The Monogenic Signal for Medical Image Analysis (2013-2015)

The monogenic signal is an image representation with a number of attractive properties for tasks such as edge and feature detection. It has been found to be particularly useful for analysing ultrasound images, because it copes well with the variable contrast, speckle artefacts and indistinct features in the images. It also forms the basis for calculating a number of other quantities such as local phase, local amplitude/energy, local orientation, feature symmetry, feature asymmetry and phase congruency.

Example of feature symmetry and asymmetry calculated from an ultrasound image

Feature symmetry (top) and asymmetry (bottom) may be calculated from the monogenic signal and are useful for detecting ‘blob’ structures and boundaries respectively in images. © IEEE 2015

In trying to understand many of the concepts surrounding the monogenic signal I found that the current literature does not offer any introductory text, and that this makes the area somewhat impenetrable. I therefore wrote a tutorial-style “Introduction to the Monogenic Signal” document to help explain the concepts to others in my lab.
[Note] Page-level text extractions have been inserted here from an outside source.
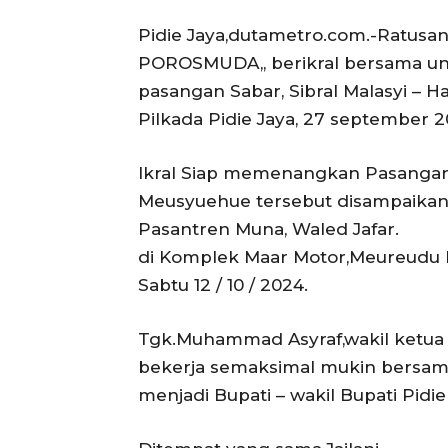
Pidie Jaya,dutametro.com.-Ratusan
POROSMUDA,, berikral bersama 
pasangan Sabar, Sibral Malasyi – H
Pilkada Pidie Jaya, 27 september
Ikral Siap memenangkan Pasanga
Meusyuehue tersebut disampaikan
Pasantren Muna, Waled Jafar.
di Komplek Maar Motor,Meureudu P
Sabtu 12 / 10 / 2024.
Tgk.Muhammad Asyraf,wakil ketua
bekerja semaksimal mukin bersam
menjadi Bupati – wakil Bupati Pidi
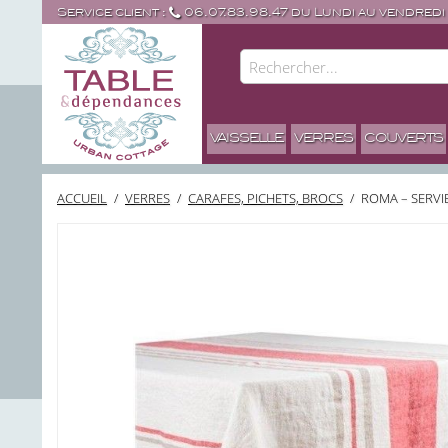
Service client :
06.07.83.98.47 du Lundi au vendredi
VAISSELLE
VERRES
COUVERTS
ACCUEIL
/
VERRES
/
CARAFES, PICHETS, BROCS
/
ROMA – SERVI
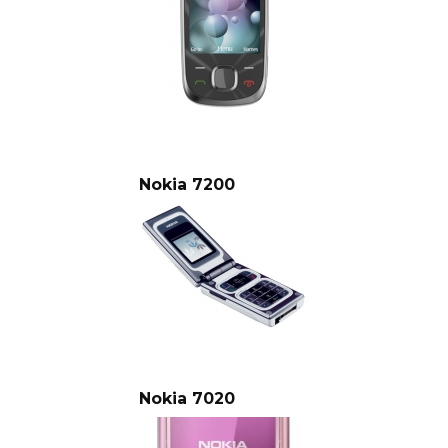
Nokia 7200
Nokia 7020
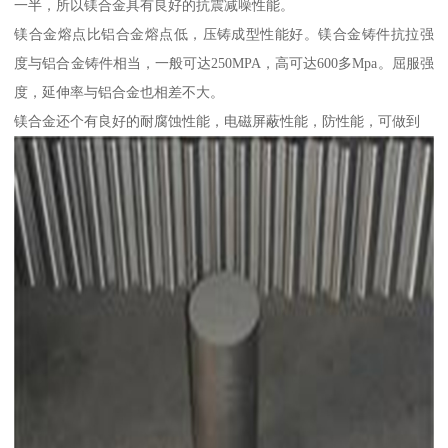
一半，所以镁合金具有良好的抗震减噪性能。
镁合金熔点比铝合金熔点低，压铸成型性能好。镁合金铸件抗拉强
度与铝合金铸件相当，一般可达250MPA，高可达600多Mpa。屈服强
度，延伸率与铝合金也相差不大。
镁合金还个有良好的耐腐蚀性能，电磁屏蔽性能，防性能，可做到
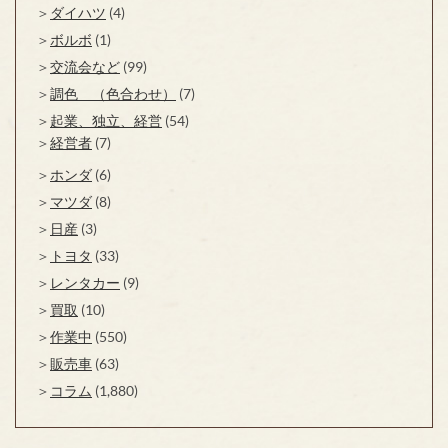
ダイハツ
(4)
ボルボ
(1)
交流会など
(99)
調色 （色合わせ）
(7)
起業、独立、経営
(54)
経営者
(7)
ホンダ
(6)
マツダ
(8)
日産
(3)
トヨタ
(33)
レンタカー
(9)
買取
(10)
作業中
(550)
販売車
(63)
コラム
(1,880)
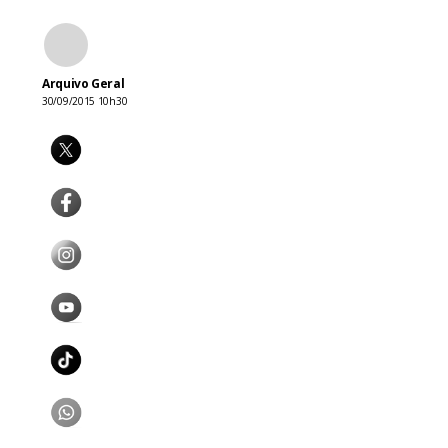
Arquivo Geral
30/09/2015 10h30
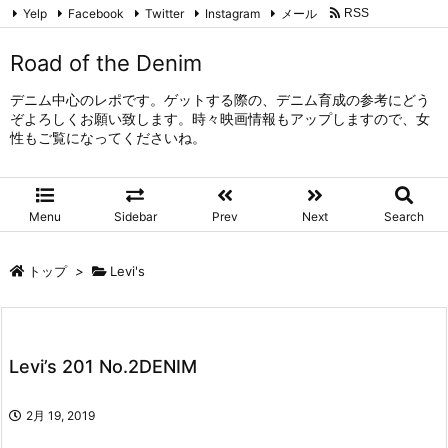
Yelp
Facebook
Twitter
Instagram
メール
RSS
Feedly
Road of the Denim
デニム中心のレポです。ゲットする際の、デニム育成の参考にどう
ぞよろしくお願い致します。時々映画情報もアップしますので、女
性もご覧になってくださいね。
Menu
Sidebar
Prev
Next
Search
トップ
>
Levi's
Levi’s 201 No.2DENIM
2月 19, 2019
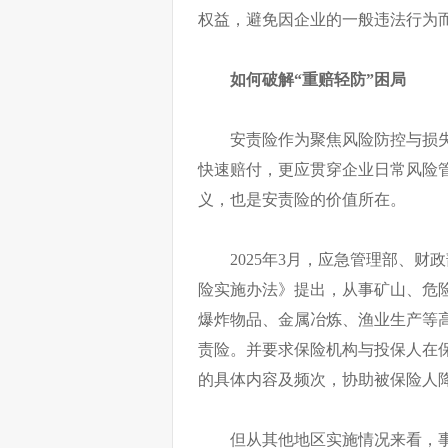
权益，避免因企业的一般违法行为
如何破解“重赔轻防”困局
安责险作为聚焦风险防控与损
快速赔付，更应贯穿企业日常风险管
义，也是安责险的价值所在。
2025年3月，应急管理部、
险实施办法》提出，从事矿山、危
爆炸物品、金属冶炼、渔业生产等
责险。并要求保险机构与投保人在
的具体内容及频次，协助被保险人
但从其他地区实施情况来看，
In my paper “Object Localisation In Ultrasound Images Using Invariant Features”, I demonstrated an effective detection framework for object in ultrasound images that makes use of the monogenic signal to increase invariance to speckle artefacts and contrast changes.


Registration of the Human Femur (2012-2013)

The thickness and distribution of femoral cortical bone is thought to be an important factor determining a person’s susceptibility to hip fracture. Cortical thickness can be estimated from a CT scan, giving a surface representation of a subject’s femur with associated cortical thickness values.

Example of a registration failure

Example of a registration failure, where the lesser trochanters on the two surfaces are not aligned.

However, in order to conduct large-scale quantitative medical studies, it is necessary to first find the correspondence between points lying on the different surfaces. This requires a reliable, automated registration procedure. In my fourth-year undergraduate research project, I investigated and implemented a number of improvements to an existing registration procedure.

One contribution was testing a ‘locally affine’ transformation, which I found to reduce unnecessary warping during the registration procedure due to its local nature.

Gaussian and mean curvatures calculated from a femur surface

Gaussian (left) and mean (right) curvature quantify local surface shape.

A second important contribution was incorporating surface differential geometry into the cost function of the point matching. This ensures that the aligned points on the two surfaces have similar local geometry.

The outcome of this work was improvements to the ‘wxRegSurf’ software, freely available at the project website along with more information, pretty pictures and lists of related publications. You can also read my [Project Report] or [Presentation].

This work was conducted under the supervision of Andrew Gee at Cambridge University Engineering Department.